The area of the mire was originally 26.7 sqkm, of which 3.2 sqkm consisted of small lakes. It was a significant habitat for water birds and the lakes were used for fishing. A suggestion about draining the mire was first presented in 1898. The mire was drained in 1902–10. Some of the lakes that dried up were Tunngansträsk, Storträsk, Nydträsk, Risalaträsk and Eskesträsk.

Just south of the mire is the Havor Iron Age hillfort. At the time it was built, the mire was still lakes and the fort was located on the shore of one of these. In 1961, an archaeological excavation of the hillfort lead to the discovery of the Havor Hoard.

== History ==

As part of a national program for public works to reduce unemployment in 1920–21, a total of 22.5 km of roads were constructed at Mästermyr. By the 1930s, 12 sqkm of the former mire was cultivated.
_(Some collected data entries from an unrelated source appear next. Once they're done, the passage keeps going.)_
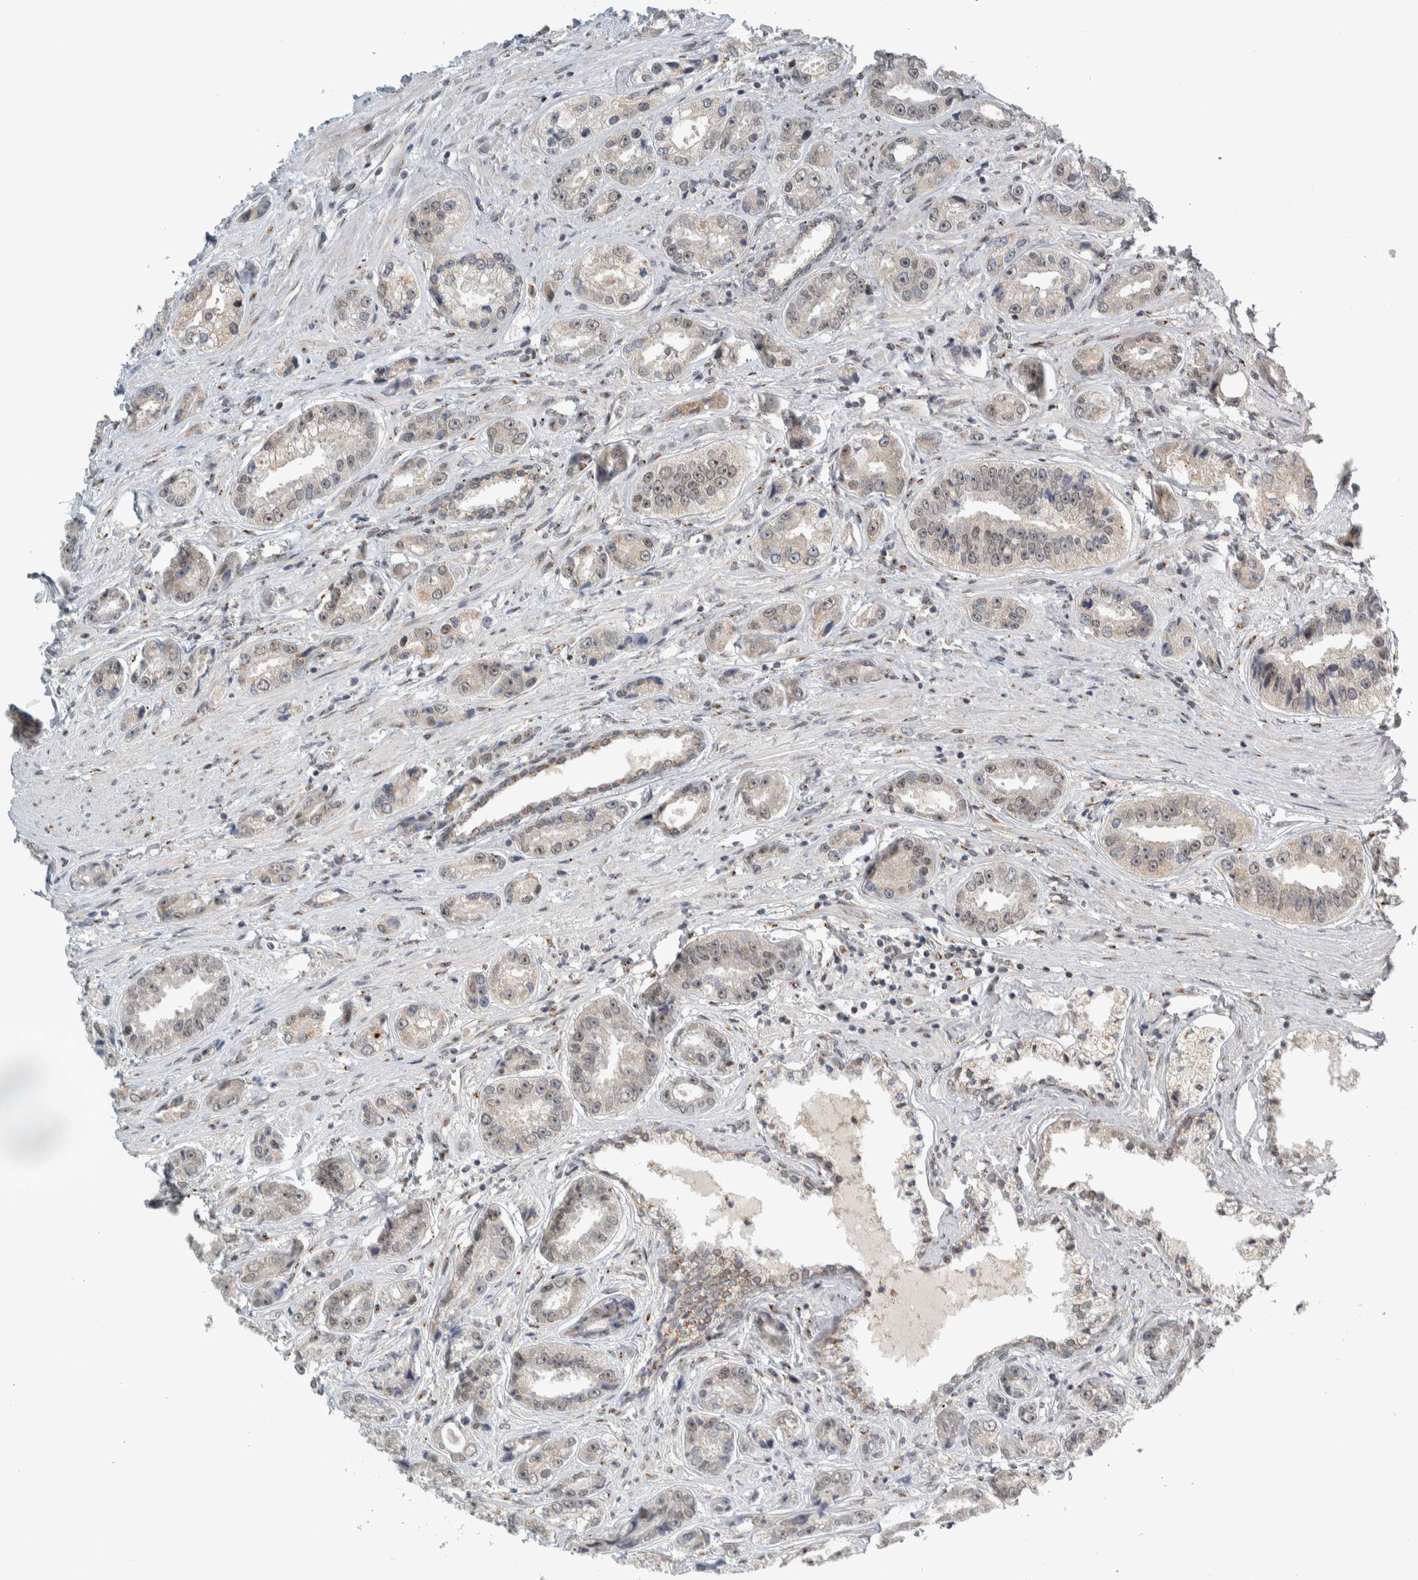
{"staining": {"intensity": "negative", "quantity": "none", "location": "none"}, "tissue": "prostate cancer", "cell_type": "Tumor cells", "image_type": "cancer", "snomed": [{"axis": "morphology", "description": "Adenocarcinoma, High grade"}, {"axis": "topography", "description": "Prostate"}], "caption": "This is an IHC micrograph of human prostate cancer (adenocarcinoma (high-grade)). There is no positivity in tumor cells.", "gene": "ZMYND8", "patient": {"sex": "male", "age": 61}}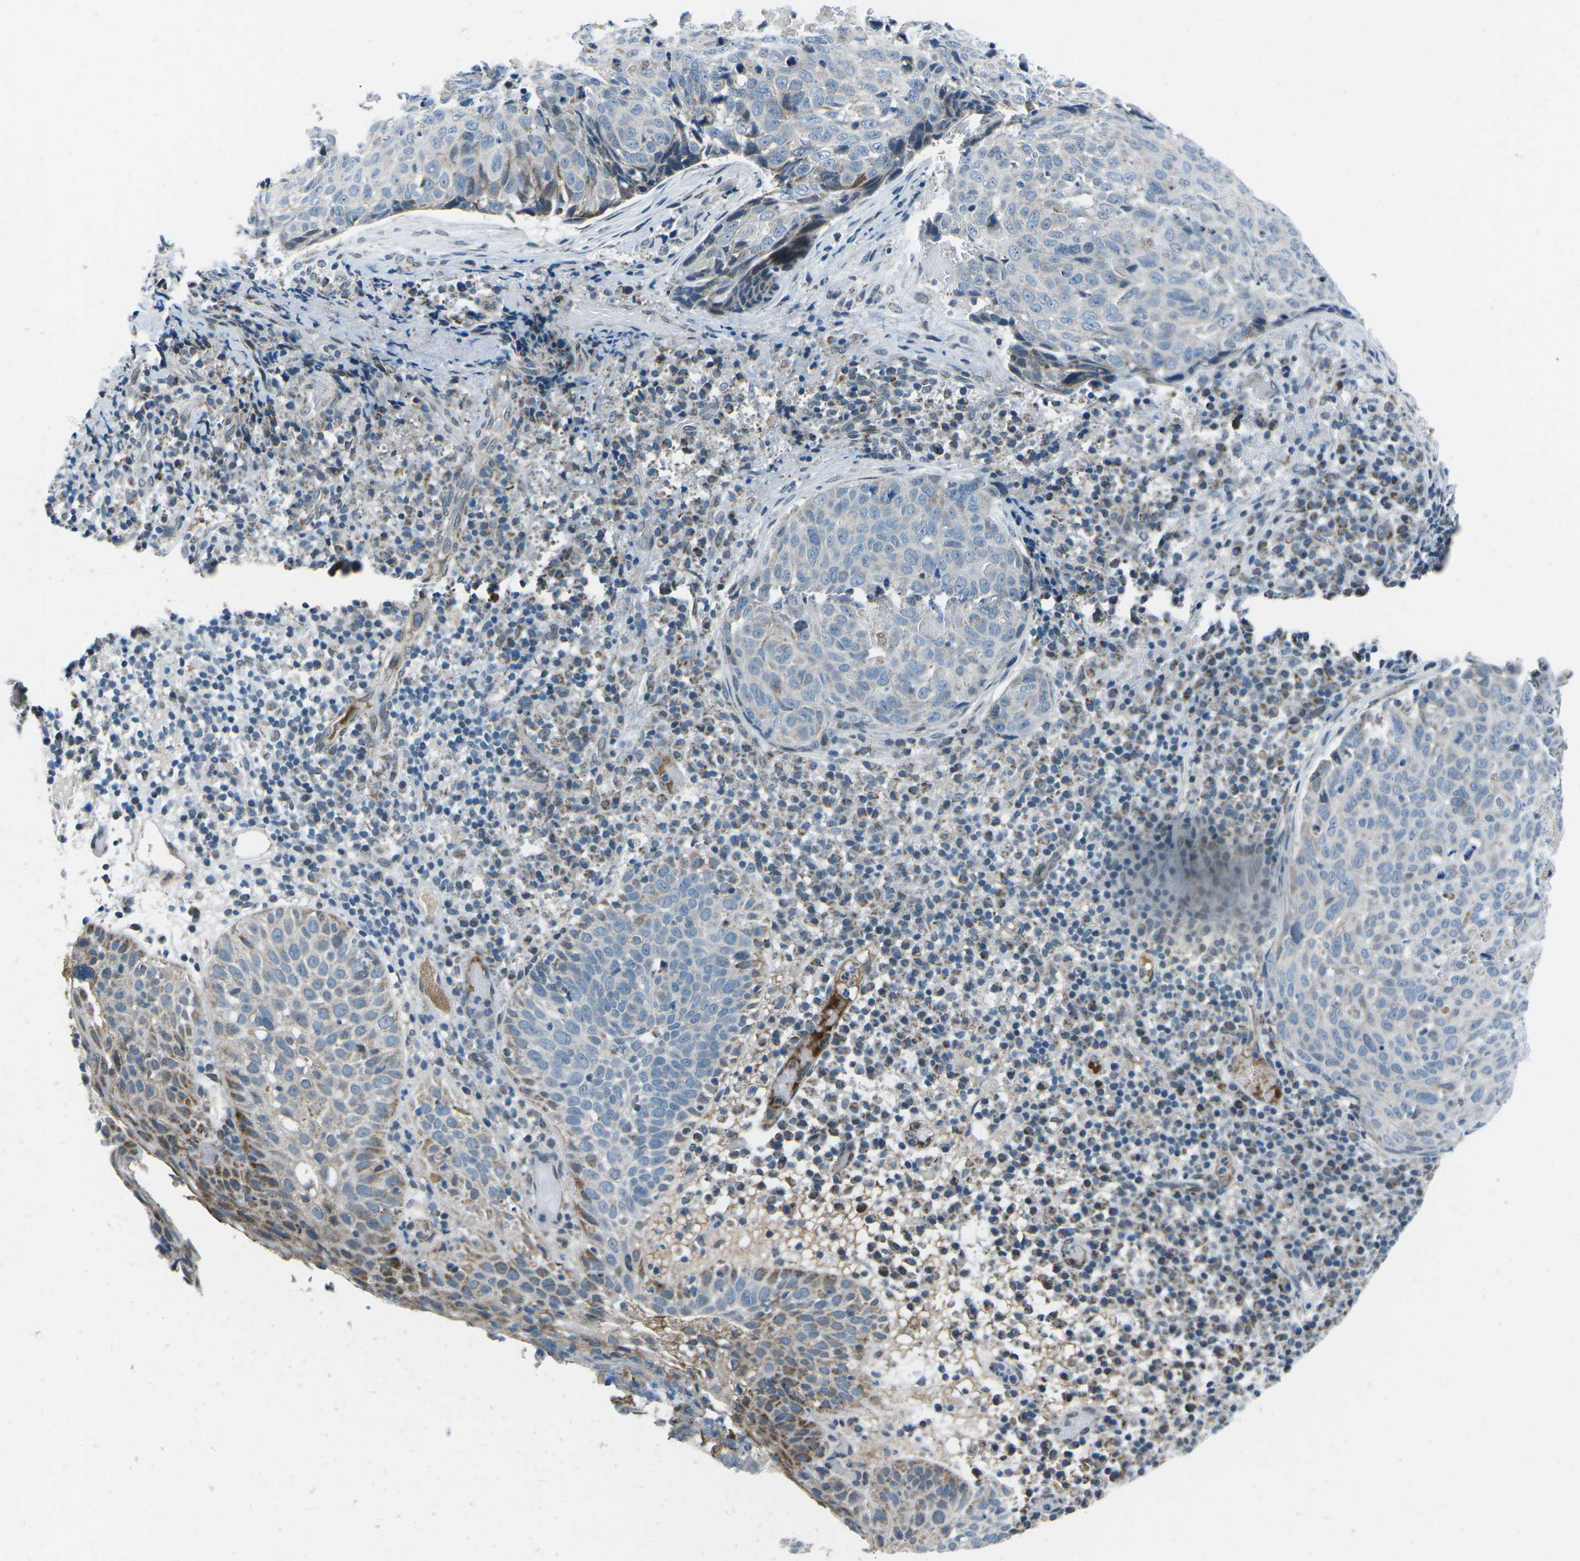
{"staining": {"intensity": "weak", "quantity": "<25%", "location": "cytoplasmic/membranous"}, "tissue": "skin cancer", "cell_type": "Tumor cells", "image_type": "cancer", "snomed": [{"axis": "morphology", "description": "Squamous cell carcinoma in situ, NOS"}, {"axis": "morphology", "description": "Squamous cell carcinoma, NOS"}, {"axis": "topography", "description": "Skin"}], "caption": "IHC of human squamous cell carcinoma (skin) reveals no expression in tumor cells. (Stains: DAB (3,3'-diaminobenzidine) immunohistochemistry with hematoxylin counter stain, Microscopy: brightfield microscopy at high magnification).", "gene": "RFESD", "patient": {"sex": "male", "age": 93}}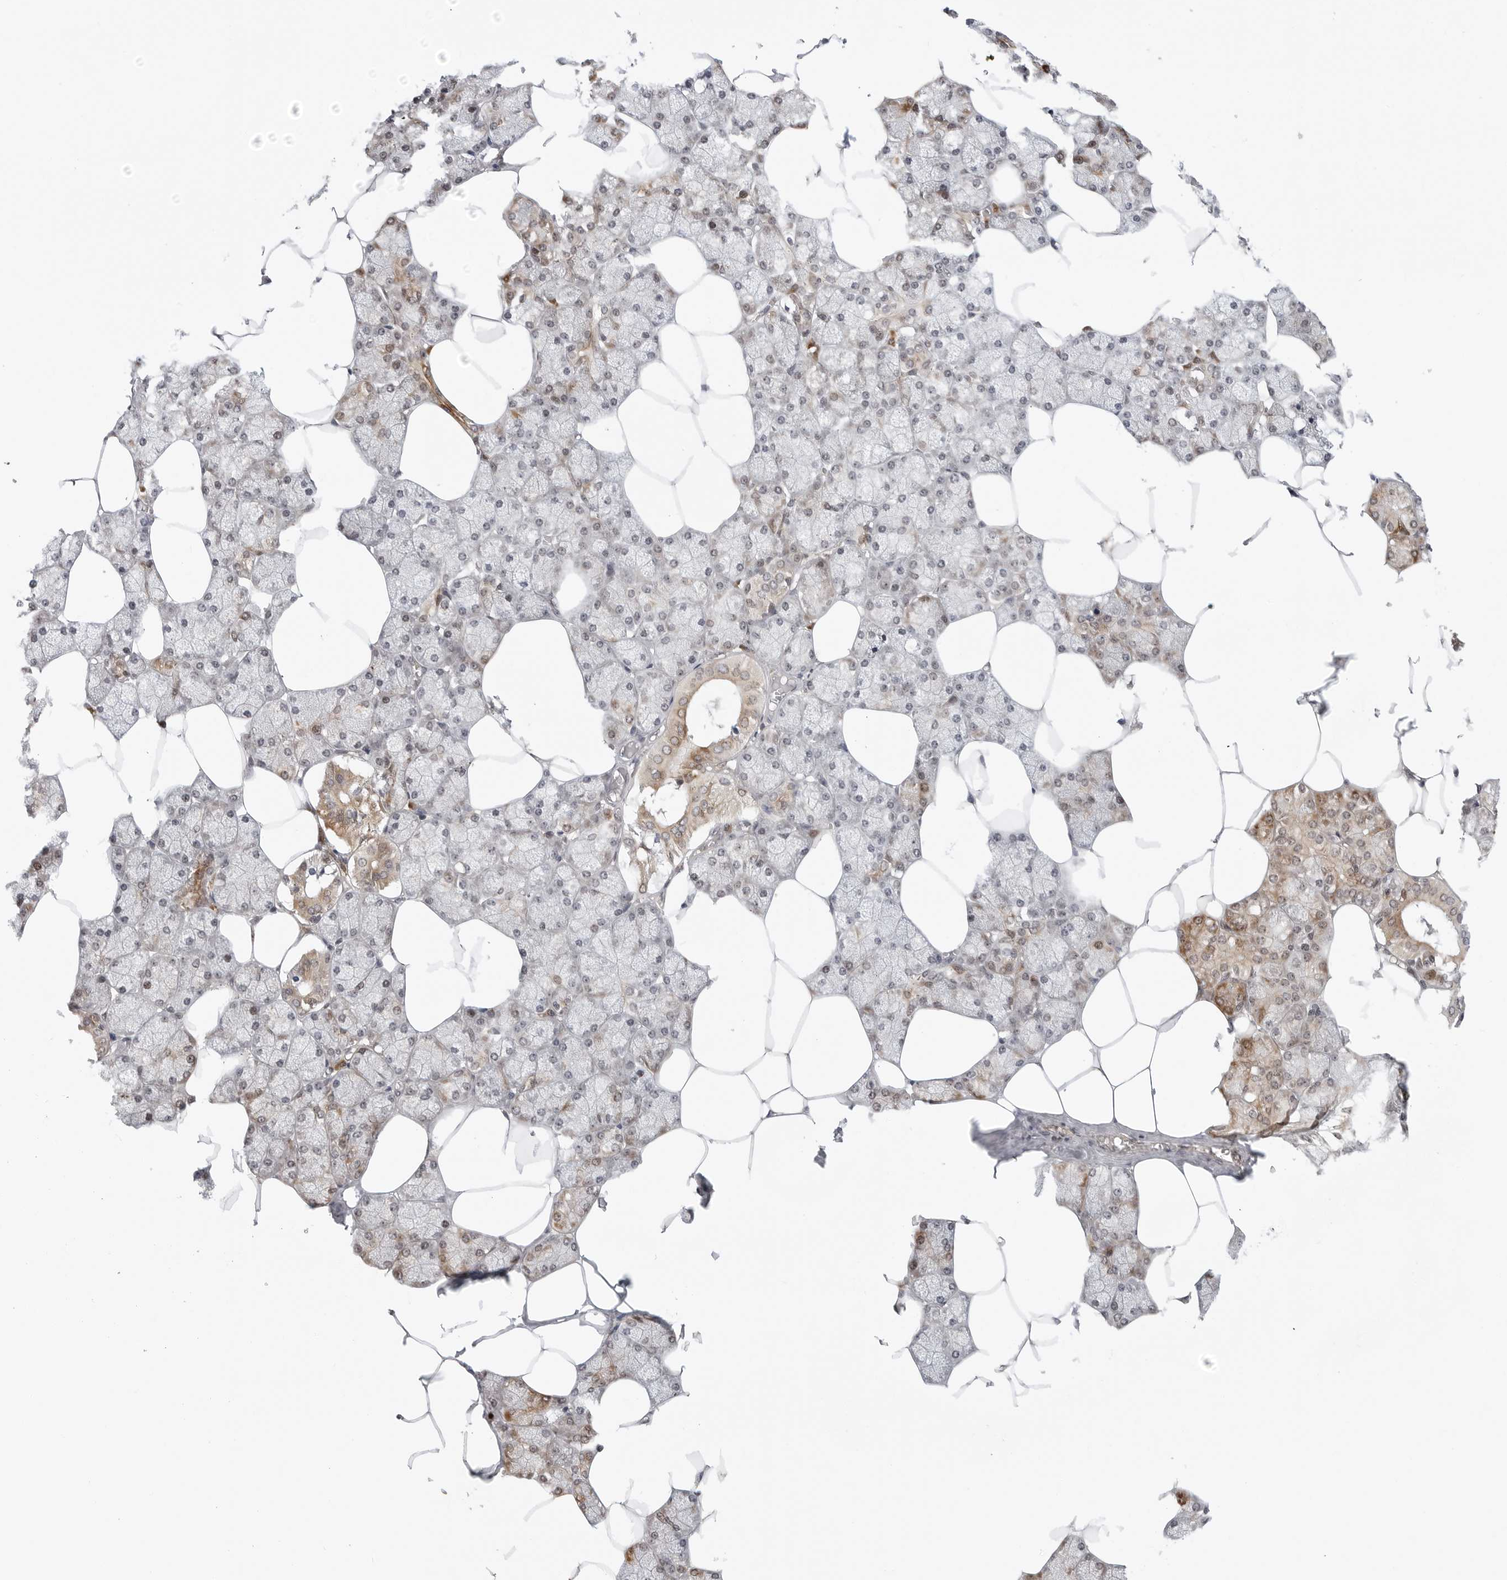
{"staining": {"intensity": "strong", "quantity": "25%-75%", "location": "cytoplasmic/membranous,nuclear"}, "tissue": "salivary gland", "cell_type": "Glandular cells", "image_type": "normal", "snomed": [{"axis": "morphology", "description": "Normal tissue, NOS"}, {"axis": "topography", "description": "Salivary gland"}], "caption": "Protein expression analysis of unremarkable human salivary gland reveals strong cytoplasmic/membranous,nuclear staining in approximately 25%-75% of glandular cells.", "gene": "TIPRL", "patient": {"sex": "male", "age": 62}}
On 21 April 1940, a German Heinkel He 111 aircraft was forced to make an emergency landing at Mästermyr. It was one of three planes en route to bomb the Steinkjer – Trondheim railway in Norway. Due to cloudy weather they had to abort and return to Aalborg. The navigators had been given faulty information about the prevailing wind conditions and when they broke through the clouds, the planes were over Gotland instead of Skagerrak. Swedish air defence fired on the planes and two of them had to make emergency landings, one at Mästermyr and one at När. The third plane managed to escape and landed on Bornholm.

On 6 March 1944, an American Boeing B-17 Flying Fortress aircraft named Liberty Lady crash landed in Mästermyr after sustaining flak damage during a bombing run over Berlin, Germany.

In 2008, Swedish power company Vattenfall initiated a project to build a wind farm on Mästermyr. The plans were stopped through a decision made by the Swedish Land and Environment Court in July 2012.